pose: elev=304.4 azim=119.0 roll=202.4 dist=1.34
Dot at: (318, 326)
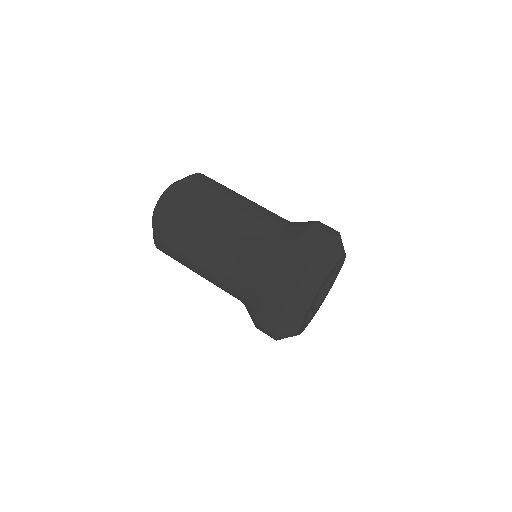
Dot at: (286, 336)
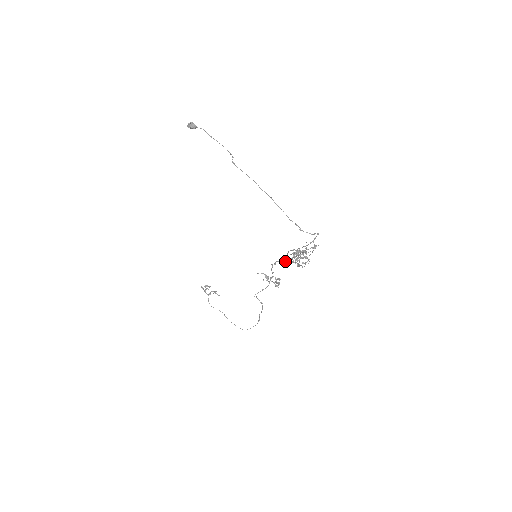
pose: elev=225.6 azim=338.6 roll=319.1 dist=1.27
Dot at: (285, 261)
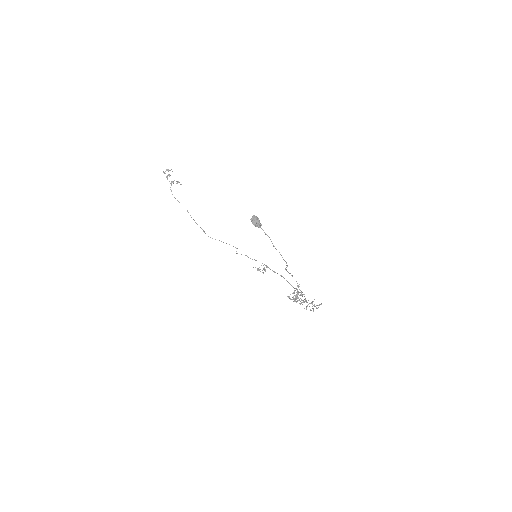
Dot at: occluded
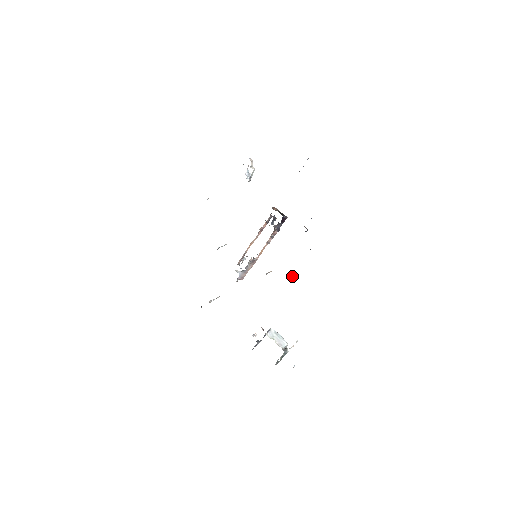
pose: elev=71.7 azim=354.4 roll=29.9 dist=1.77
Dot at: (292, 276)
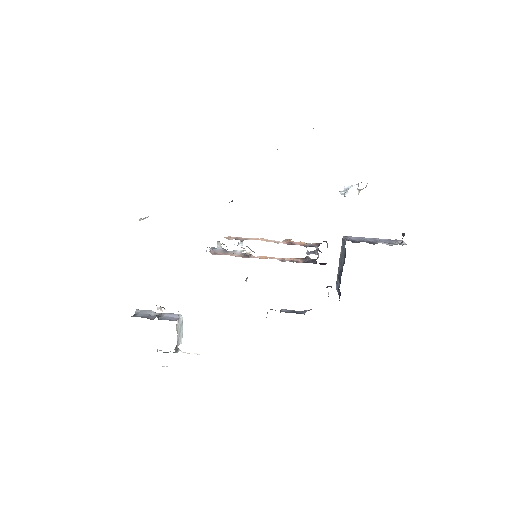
══════
● **Consignes**: Indiquez combien de lignes ci-dessus contiennent la chaîne "pose", en respectant la casse.

● **Exercice corrigé**: 3